Add more hops, add more oxygen, and add even more yeast.

13lbs of liquid extract will bump your OG up to 1.093 from 1.047, and will drop your IBU's.
 
It will be one SWEET beer. Yeast has a hard time fermenting all-malt high gravity beers. Once you get past 1.075 it would be a good idea to add simpler sugars to the boil to increase fermentability.
 
+1 on the comments above. You will need to compensate for

1. IBUs. Need to add more than double the hops to keep the beer balanced

2. yeast quanity and perhaps type. You will need a big fat yeast starter of a fairly well attenuating yeast to dry the bad boy out.

3. oxygenate the crap out of that wort
 
It will be one SWEET beer. Yeast has a hard time fermenting all-malt high gravity beers.
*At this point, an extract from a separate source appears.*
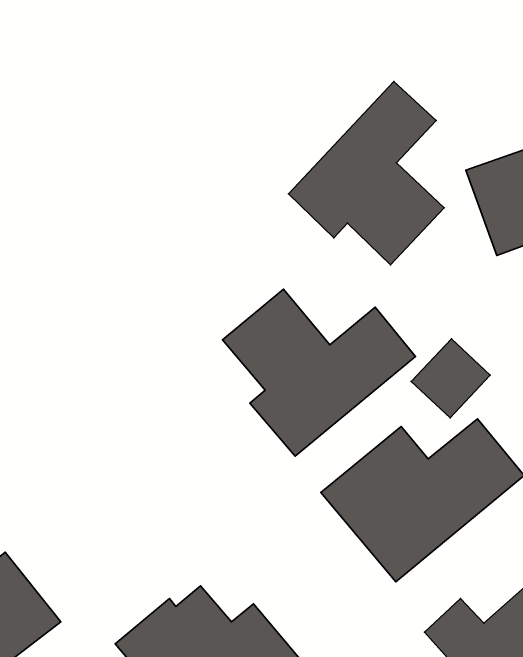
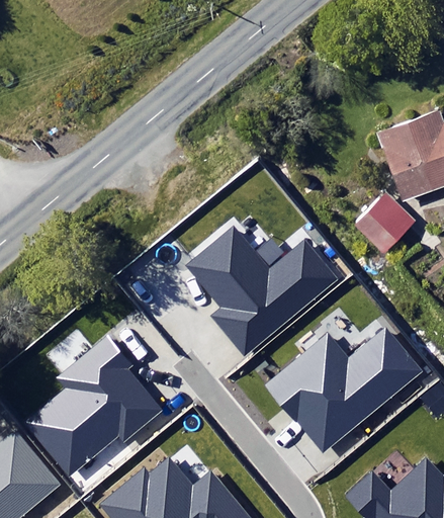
building: [288,81,444,265] -> none
building: [411,339,490,418] -> [354,192,416,254]
building: none -> [23,336,164,479]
Once you get past 1.075 it would be a good idea to add simpler sugars to the boil to increase fermentability.
+1. Such as corn sugar.
 
You don't need a starter if you are pitching dry yeast. Although, you will want to pitch more packets. Probably 2-3. Use the mrmalty.com yeast pitch rate calculator.
 
Wait... like what if I did this by accident and now what do I do? Otherwise, I can't imagine you'd do something like that on purpose. Most recipes are intended to balance multiple flavors, aromas, etc. to achieve something that is actually drinkable. Doubling one component (malt) of a recipe seems like a really bad idea to me.
 
I do it a lot. The cooper's cans I use are 1.7kg (3.75lb),& add 3lbs plain DME to that. It's not like 6-7 pounds of each.however. The can is pre-hopped with bittering only,the bag is plain (un-hopped),& I add 2oz of different hops in the typical ales. My IPA got 6oz. And they run 5.3% to 5.9%ABV,so that's a good range. I like good flavor without being too heavy so we can drink more than 1 or 2.